Sixty-eight pro-Iran militants were killed in Israeli air strikes on the Syrian city of Palmyra, the Britain-based Syrian Observatory for Human Rights war monitor said on Thursday.
Those killed in Wednesday’s strikes included 42 fighters from pro-Iran Syrian groups, 26 foreign fighters, most of them from the Iraqi Al-Nujaba movement, and four from Lebanon’s Hezbollah armed group, the monitor said.
The Syrian Observatory for Human Rights said “Israeli strikes targeted two positions of pro-Iran groups in the Homs region,” including “a Hezbollah site in the Qusair area” near the border where “six Iran-backed fighters were killed.”

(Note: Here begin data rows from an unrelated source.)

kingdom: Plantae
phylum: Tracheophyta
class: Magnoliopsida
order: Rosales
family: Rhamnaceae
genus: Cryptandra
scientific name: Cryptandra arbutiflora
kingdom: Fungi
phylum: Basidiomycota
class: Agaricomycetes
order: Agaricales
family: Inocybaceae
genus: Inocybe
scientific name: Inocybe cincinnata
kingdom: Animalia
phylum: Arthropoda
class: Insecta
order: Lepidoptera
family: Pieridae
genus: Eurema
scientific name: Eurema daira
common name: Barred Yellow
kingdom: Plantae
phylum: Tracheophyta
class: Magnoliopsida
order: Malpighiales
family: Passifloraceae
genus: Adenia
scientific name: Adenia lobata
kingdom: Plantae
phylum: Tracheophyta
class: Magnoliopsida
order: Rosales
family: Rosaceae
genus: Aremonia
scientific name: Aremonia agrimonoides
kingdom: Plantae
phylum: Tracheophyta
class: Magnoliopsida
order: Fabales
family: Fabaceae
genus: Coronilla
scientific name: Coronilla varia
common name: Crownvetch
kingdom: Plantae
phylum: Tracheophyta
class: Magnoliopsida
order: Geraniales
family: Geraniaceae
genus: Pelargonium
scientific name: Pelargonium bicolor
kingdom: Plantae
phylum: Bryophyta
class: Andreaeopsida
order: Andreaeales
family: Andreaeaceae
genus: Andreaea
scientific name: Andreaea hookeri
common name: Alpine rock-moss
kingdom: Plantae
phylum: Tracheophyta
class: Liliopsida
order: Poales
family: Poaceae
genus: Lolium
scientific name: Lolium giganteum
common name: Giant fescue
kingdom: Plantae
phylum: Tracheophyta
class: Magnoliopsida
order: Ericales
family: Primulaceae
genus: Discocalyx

It did not specify their nationalities.
The Observatory, which is based in the UK and whose sources of funding are unclear, has been accused of exaggerating the effectiveness of Israeli strikes in the past.
A Hezbollah source told AFP that at least one fighter from the group was killed in Israeli strikes in the Qusayr area.
Israel rarely comments on individual strikes in Syria but has repeatedly said it will not allow Iran to expand its presence there.
On Saturday, the Observatory said an Israeli drone strike near the Lebanese border targeted a vehicle carrying “a Hezbollah commander and his companion,” without reporting casualties.
Hezbollah did not announce any deaths among its ranks on Saturday.